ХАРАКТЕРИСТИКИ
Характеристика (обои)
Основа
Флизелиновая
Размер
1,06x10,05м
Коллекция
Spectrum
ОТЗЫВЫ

What is being asked ::
Retype the material word for word. Add nothing to it.

Written response ::
ХАРАКТЕРИСТИКИ
Характеристика (обои)
Основа
Флизелиновая
Размер
1,06x10,05м
Коллекция
Spectrum
ОТЗЫВЫ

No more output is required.